◆ **BRANO PROPOSTO**
E poi si muoveva in un terreno difficile, in cui tutti i giorni era costretto
a confrontarsi con le insidie, le insolenze, le devastazioni degli incidenti.
Un terreno accidentato, nebbioso, come può essere una strada provinciale
così, perfino declassata, con i numeri di una grande arteria, con
un tasso di mortalità più elevato dei quartieri sciiti di
Baghdad.
Qualche numero? La strada della morte, conosciuta come “Pontina”,
conta nei suoi 109 chilometri di lunghezza, qualcosa come oltre 100 nomi
e cognomi segnati alla voce “vittime”, in appena cinque anni.
Subito dopo, a punto e a capo, ci sono più di 3mila feriti gravi
e 1.950 incidenti, che si ripetono puntuali, spesso in prossimità
dei medesimi luoghi. Un numero elevatissimo, che la piazza all’undicesimo
posto in questa assurda e tragica graduatoria, che tutti sapevano esserci,
anche prima che quel “missile” colpisse Mario come un bersaglio
a vanvera, scelto a casaccio.
Mario, questo, lo sapeva. Da tempo lui si occupava del telelaser al chilometro
58, dove “a forza di esserci” la gente ha imparato ad andare
piano, rallentando un poco prima e accelerando un poco dopo. Le pattuglie
di Aprilia, un distaccamento di 30 persone che copre la vigilanza stradale
tra Latina e Roma, fino al Grande Raccordo Anulare, ormai erano una consuetudine
in quella piazzola.

◆ **DATI FORNITI**
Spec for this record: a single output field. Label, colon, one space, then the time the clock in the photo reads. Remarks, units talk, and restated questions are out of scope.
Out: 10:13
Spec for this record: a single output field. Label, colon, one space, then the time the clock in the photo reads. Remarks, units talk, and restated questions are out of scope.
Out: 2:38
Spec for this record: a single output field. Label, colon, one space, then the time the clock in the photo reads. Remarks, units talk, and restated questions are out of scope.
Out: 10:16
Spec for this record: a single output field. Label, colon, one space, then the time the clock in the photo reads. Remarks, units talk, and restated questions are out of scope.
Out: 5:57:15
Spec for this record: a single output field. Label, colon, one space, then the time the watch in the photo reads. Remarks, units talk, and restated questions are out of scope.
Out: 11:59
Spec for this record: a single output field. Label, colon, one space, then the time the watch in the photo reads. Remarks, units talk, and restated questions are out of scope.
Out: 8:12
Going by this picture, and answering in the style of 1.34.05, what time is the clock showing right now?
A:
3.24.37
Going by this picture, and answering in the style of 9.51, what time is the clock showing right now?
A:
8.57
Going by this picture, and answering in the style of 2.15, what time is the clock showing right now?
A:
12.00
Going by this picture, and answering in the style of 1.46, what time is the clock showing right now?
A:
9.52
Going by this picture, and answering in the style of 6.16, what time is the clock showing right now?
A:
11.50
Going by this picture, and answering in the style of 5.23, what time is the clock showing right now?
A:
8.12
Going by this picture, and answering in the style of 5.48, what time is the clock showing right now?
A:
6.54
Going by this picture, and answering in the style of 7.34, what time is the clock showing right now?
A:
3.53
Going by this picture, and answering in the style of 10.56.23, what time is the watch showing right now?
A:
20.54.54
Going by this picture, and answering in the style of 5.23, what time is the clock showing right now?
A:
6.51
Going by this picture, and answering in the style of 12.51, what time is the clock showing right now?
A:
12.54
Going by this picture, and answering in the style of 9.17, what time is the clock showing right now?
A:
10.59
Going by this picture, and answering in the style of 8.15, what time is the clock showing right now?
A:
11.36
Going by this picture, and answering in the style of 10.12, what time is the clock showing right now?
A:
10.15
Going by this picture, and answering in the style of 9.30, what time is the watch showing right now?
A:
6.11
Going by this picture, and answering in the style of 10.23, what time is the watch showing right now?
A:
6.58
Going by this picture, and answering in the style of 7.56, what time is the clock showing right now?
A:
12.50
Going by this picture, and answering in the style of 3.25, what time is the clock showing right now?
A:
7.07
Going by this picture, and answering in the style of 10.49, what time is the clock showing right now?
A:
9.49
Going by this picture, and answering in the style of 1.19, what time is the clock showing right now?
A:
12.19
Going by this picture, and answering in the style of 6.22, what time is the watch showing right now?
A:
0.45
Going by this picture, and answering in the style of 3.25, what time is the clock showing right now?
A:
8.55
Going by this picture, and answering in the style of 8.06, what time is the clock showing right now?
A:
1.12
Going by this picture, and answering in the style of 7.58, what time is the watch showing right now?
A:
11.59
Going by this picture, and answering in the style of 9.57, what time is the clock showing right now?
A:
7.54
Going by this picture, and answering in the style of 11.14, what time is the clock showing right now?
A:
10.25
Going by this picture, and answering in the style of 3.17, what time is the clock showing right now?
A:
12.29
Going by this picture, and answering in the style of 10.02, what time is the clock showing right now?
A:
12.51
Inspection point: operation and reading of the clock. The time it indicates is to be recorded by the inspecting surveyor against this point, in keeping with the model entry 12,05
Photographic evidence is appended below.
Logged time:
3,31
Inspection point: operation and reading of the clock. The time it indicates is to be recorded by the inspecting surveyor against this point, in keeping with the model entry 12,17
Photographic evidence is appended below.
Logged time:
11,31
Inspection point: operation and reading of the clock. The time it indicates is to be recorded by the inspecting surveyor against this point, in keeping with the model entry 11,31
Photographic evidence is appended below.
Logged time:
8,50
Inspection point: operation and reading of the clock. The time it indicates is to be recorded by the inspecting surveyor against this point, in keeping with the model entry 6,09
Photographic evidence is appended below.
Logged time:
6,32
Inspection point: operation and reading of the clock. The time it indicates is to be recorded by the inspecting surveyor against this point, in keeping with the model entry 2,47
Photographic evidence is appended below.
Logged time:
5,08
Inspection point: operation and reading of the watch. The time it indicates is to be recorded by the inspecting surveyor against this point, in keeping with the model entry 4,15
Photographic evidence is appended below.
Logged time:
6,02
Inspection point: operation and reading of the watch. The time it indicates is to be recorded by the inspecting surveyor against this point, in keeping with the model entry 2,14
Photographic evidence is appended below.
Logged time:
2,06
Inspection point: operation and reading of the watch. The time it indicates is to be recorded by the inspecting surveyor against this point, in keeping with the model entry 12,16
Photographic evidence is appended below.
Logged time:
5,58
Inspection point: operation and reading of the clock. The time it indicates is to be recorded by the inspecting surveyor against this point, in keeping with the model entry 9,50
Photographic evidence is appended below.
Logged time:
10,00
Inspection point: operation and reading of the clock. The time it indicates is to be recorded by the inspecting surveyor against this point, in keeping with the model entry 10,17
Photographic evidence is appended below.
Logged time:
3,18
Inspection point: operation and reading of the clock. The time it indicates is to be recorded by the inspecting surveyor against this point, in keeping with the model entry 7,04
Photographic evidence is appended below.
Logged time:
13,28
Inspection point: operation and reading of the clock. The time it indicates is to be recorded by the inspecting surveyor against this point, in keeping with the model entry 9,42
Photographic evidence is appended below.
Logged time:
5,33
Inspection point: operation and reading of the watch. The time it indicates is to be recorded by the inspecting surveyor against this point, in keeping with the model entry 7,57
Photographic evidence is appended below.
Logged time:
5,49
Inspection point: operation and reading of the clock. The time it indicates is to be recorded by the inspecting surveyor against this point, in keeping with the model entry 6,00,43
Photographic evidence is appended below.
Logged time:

◆ **COMPITI ED ESERCIZI**
a: Ricopia il tratto del brano sulla Pontina che parte dalle parole "Un terreno accidentato, nebbioso, come" e si ferma dopo "scelto a casaccio.".
b: Secondo il brano sulla Pontina, a quale chilometro Mario si occupava del telelaser?
c: Scrivi il seguito del brano sulla Pontina, partendo dopo la sua ultima frase.
I dati non hanno alcun legame con il brano sulla Pontina.

◆ **RISPOSTE AGLI ESERCIZI**
a:
Un terreno accidentato, nebbioso, come può essere una strada provinciale
così, perfino declassata, con i numeri di una grande arteria, con
un tasso di mortalità più elevato dei quartieri sciiti di
Baghdad.
Qualche numero? La strada della morte, conosciuta come “Pontina”,
conta nei suoi 109 chilometri di lunghezza, qualcosa come oltre 100 nomi
e cognomi segnati alla voce “vittime”, in appena cinque anni.
Subito dopo, a punto e a capo, ci sono più di 3mila feriti gravi
e 1.950 incidenti, che si ripetono puntuali, spesso in prossimità
dei medesimi luoghi. Un numero elevatissimo, che la piazza all’undicesimo
posto in questa assurda e tragica graduatoria, che tutti sapevano esserci,
anche prima che quel “missile” colpisse Mario come un bersaglio
a vanvera, scelto a casaccio.

b: Al chilometro 58.

c:
E poi una sfarettata tra chi aveva superato il check point e una pronta
risposta di chi stava invece sopraggiungendo, con l’assurdo rituale
del telefono messo sul sedile del passeggero dal conducente che ormai
ripeteva automatico “…aspetta ci sono i poliziotti… ecco,
li ho passati”, rimettendoselo all’orecchio, o delle cinture
di sicurezza che qualcuno si ricordava di allacciare solo al pensiero
di dover pagare o perdere punti, avevano reso quel posto sicuro.
La testa di ponte “al 58”, avrà pensato Mario mentre
sorseggiava il suo ultimo caffè con i colleghi della pattuglia
sud, è ormai stabile.
È ora di avanzare.
Così Mario istruisce Pietro Santillo, il suo ragazzo, un agente
scelto già navigato e pronto a seguire il suo maresciallo ovunque,
armandosi di quella pistola senza pallottole ma che spaventa più
di un lanciarazzi RPG, e decide di piazzarsi, per la prima ed ultima volta,
al chilometro 30+800.
C’è uno spiazzo, lo slargo di un’uscita. I due centauri
parcheggiano la Fiat Marea e tentano la sortita. Mario guarda il traffico
e “colpisce” il primo velocista. Il secondo ha la forma di una
Bmw aziendale, che sfreccia – ci dicono – a 148 chilometri orari,
rimasti segnati sul display del telelaser. Ma è la seconda macchina
che arriva, una Passat, ad innescare la tragedia. Ancor più veloce
frena, invano, e ormai divenuta missile senza controllo, colpisce l’altro
che a fatica teneva la rotta. È un’esplosione di traiettorie
e pezzi, che con l’effetto devastante di uno shrapnel colpisce Mario
e lo spinge lontano. Qualche minuto di lucidità, poi si spegne.
Lo avete mai visto o sentito il fumo, subito dopo lo schianto? È
un fumo che ha un odore così acre, così repellente, così
tragicamente letale da somigliare a quello di una bomba appena esplosa.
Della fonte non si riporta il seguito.